Oligonucleotide Sequence-Specific Inhibition of Gene Expression, Tumor Growth Inhibition, and Modulation of cAMP Signaling by an RNA-DNA Hybrid Antisense Targeted to Protein Kinase A RIα Subunit

Abstract

The primary mediator of cAMP action in mammalian cells is cAMP-dependent protein kinase (PKA). There are two types of PKA, type I (PKA-I) and type II (PKA-II), which share a common catalytic subunit but contain distinct regulatory subunits, RI and RII, respectively. Evidence suggests that increased expression of RI_α/PKA-I correlates with neoplastic cell growth. Here, we show that sequence-specific oligonucleotide inhibition of RI_α expression results in inhibition of growth and modulation of cAMP signaling in cancer cells. The antisense promoted growth inhibition in a time-dependent, concentration-dependent, and sequence-dependent manner in human cancer cells in monolayer culture, and it inhibited colony formation in soft agar and tumor growth in nude mice. Among the cancer cells are LS-174T, HCT-15, and Colo-205 colon carcinoma cells; A-549 lung carcinoma cells; LNCaP prostate adenocarcinoma cells; Molt-4 leukemia cells; and Jurkat.T lymphoma cells. Northern blot and immunoprecipitation analyses revealed that the growth inhibitory effect of the antisense correlated with a decrease in RIα expression at both the mRNA and protein levels.

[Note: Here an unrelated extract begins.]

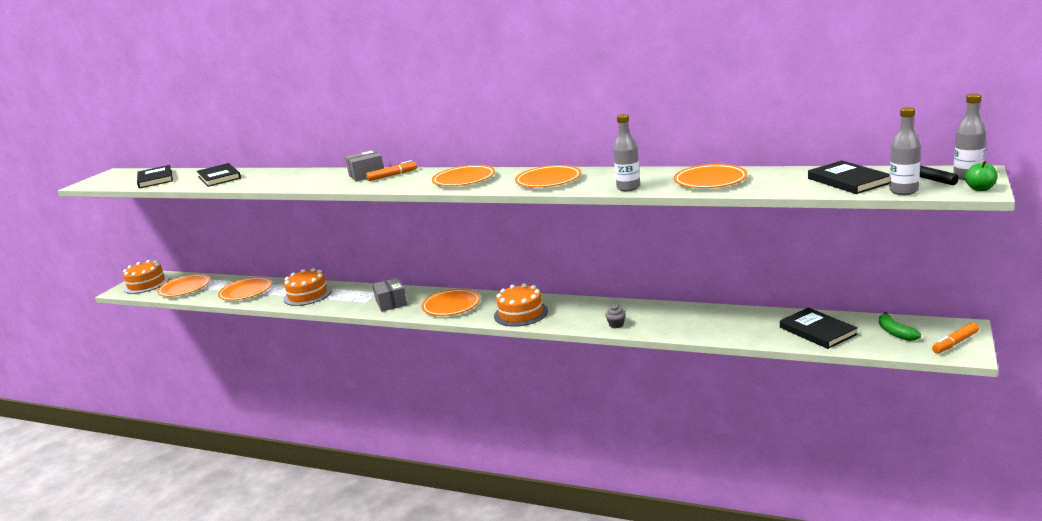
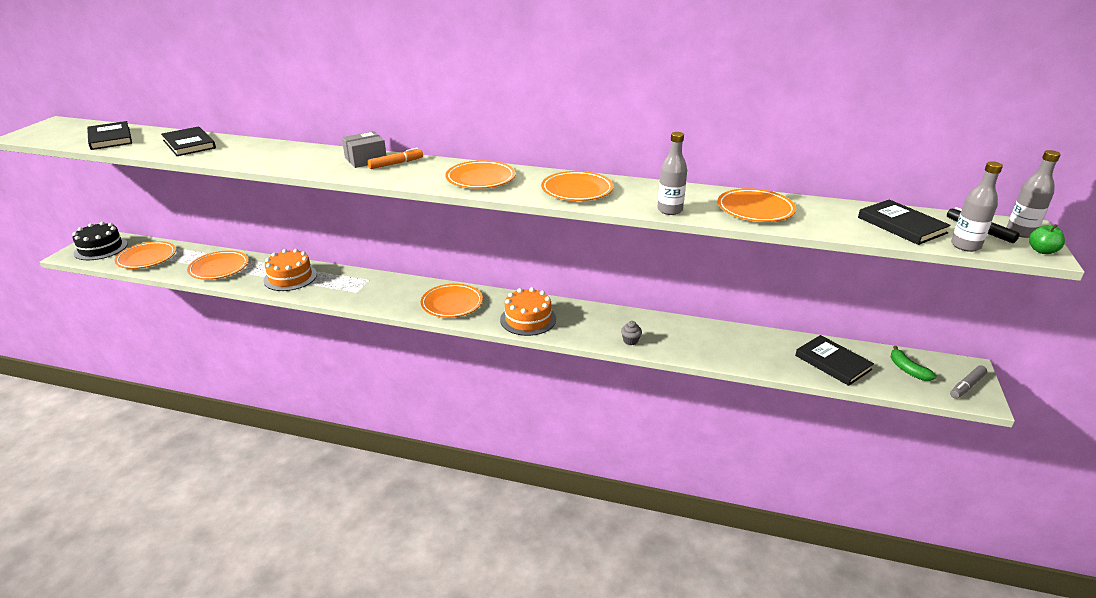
camera: 10 degrees left, 10 degrees up
(146, 284) = (101, 248): orange cake -> black cake
(391, 303) = (385, 295): grey box -> none
(955, 343) = (966, 386): orange marker -> grey marker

Pulse-chase experiments revealed that the antisense-directed inhibition of RI_α expression resulted in compensatory changes in expression of the isoforms of R and C subunits and cAMP signaling in a cell type-specific manner. These results demonstrate that cAMP is ubiquitous in the regulation of cell growth and that the antisense oligonucleotide, which inhibits the synthesis of the RI_α subunit of PKA, can be targeted to a single gene for treatment of cancer in a variety of cell types.